With a roadmap that provides insight and strategy in the context of the department’s budget and range of priorities, legal operations professionals can begin to roll-out new workflows and technologies. There are several steps that will help ensure the roadmap stays on track and is positioned to deliver noticeable impact.

Build relationships

Legal operations practitioners are responsible for obtaining buy-in from senior leaders and bringing them along the journey as champions for change.

One of the surest ways for a tech implementation to fail is by launching it without executive sponsorship.

Legal operations practitioners are responsible for obtaining buy-in from senior leaders and bringing them along the journey as champions for change.

Relationships and trust inside and outside of legal, with any stakeholders who may be impacted by (or oppose) a new system, are important as well.

Take time to understand who the key players are, what’s important to them, and how those pieces all fit together into the overall landscape of the organization. Recognize that change is hard for many people. Then move from that understanding to build bridges.

Make adoption easy

If a new process, policy, or technology isn’t adopted, leadership will view it as a failure. Be sure to include a change management strategy as part of the launch and make it as easy and appealing as possible for the team to climb on the bandwagon. This includes making a strong argument for how the change will improve work.

For example, if a new AI tool is being implemented, position it in the context of automating manual processes that have made day-to-day work more difficult. Help the team understand that shifting to the new way will better enable everyone to move together toward the same set of strategic objectives. Training, communicating, and evaluating KPIs on an ongoing basis will be imperative.

By treating the new system as a living, breathing organism that is designed to evolve as new problems, people, and tools come into the equation, legal operations will optimize adoption and build trust within the organization.

Use resources wisely

The point of legal operations is to increase efficiencies, cut costs, and take the burden of running the legal department off the backs of the lawyers so they can focus on their core expertise. Therefore, it’s essential to make smart decisions about how to allocate resources. For example, if the budget doesn’t allow for the headcount needed to get projects off the ground, legal operations managers can identify professionals on the team who are underutilized and assign them targeted projects that will make a meaningful impact.

It’s also helpful to identify technology that can be leveraged without a large investment. Contract management, e-billing, and matter management are good examples of tools that can streamline a lot of manual work without consuming a significant amount of the budget.

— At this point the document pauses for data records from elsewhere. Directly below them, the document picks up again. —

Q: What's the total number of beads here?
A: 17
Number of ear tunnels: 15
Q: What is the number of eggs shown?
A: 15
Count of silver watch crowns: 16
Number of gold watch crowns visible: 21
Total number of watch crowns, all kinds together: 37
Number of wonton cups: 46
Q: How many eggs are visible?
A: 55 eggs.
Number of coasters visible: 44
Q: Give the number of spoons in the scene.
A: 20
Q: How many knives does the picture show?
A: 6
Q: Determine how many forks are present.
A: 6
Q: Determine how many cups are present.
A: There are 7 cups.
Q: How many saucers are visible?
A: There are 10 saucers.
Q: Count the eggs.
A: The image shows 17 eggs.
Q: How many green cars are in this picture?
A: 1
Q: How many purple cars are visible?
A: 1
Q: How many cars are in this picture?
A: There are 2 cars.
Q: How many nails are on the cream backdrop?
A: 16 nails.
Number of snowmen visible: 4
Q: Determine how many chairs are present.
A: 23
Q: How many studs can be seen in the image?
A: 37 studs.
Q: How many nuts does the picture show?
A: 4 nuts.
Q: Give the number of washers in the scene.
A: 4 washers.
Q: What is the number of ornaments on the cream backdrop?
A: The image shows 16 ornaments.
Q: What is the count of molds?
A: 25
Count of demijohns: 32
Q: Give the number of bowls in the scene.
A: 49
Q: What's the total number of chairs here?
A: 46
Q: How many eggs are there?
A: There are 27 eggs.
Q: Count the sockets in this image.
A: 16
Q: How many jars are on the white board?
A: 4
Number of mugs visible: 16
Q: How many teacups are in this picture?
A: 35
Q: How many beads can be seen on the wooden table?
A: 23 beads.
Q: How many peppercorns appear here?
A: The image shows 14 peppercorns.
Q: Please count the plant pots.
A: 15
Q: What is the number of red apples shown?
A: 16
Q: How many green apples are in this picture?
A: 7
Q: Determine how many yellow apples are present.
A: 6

An internal web portal is another way to show quick operational wins without much of an investment. These types of internal sites allow teams to better connect on remote work, create a central store of important information, share insights, and access core applications.

The uncharted course

The legal industry has reached a point where people and organizations are beginning to return to in-person offices in various models and formats and resume some of the previous ways of working. Despite what may be viewed as a “return to normal,” some of the changes we’ve experienced, and the lessons learned during the pandemic will carry on into the future.

Remember, it might not be a straight line.

In legal departments, forced remote work provided an eye-opening experience as to how technology can simplify work and improve efficiencies. As a result, more people are opening up to the possibilities of legal technology.

With this fresh perspective and willingness to try advanced tools and AI, we have before us a new wave of possibilities for how technology can support legal departments in their journey to become strategic, value-add business drivers.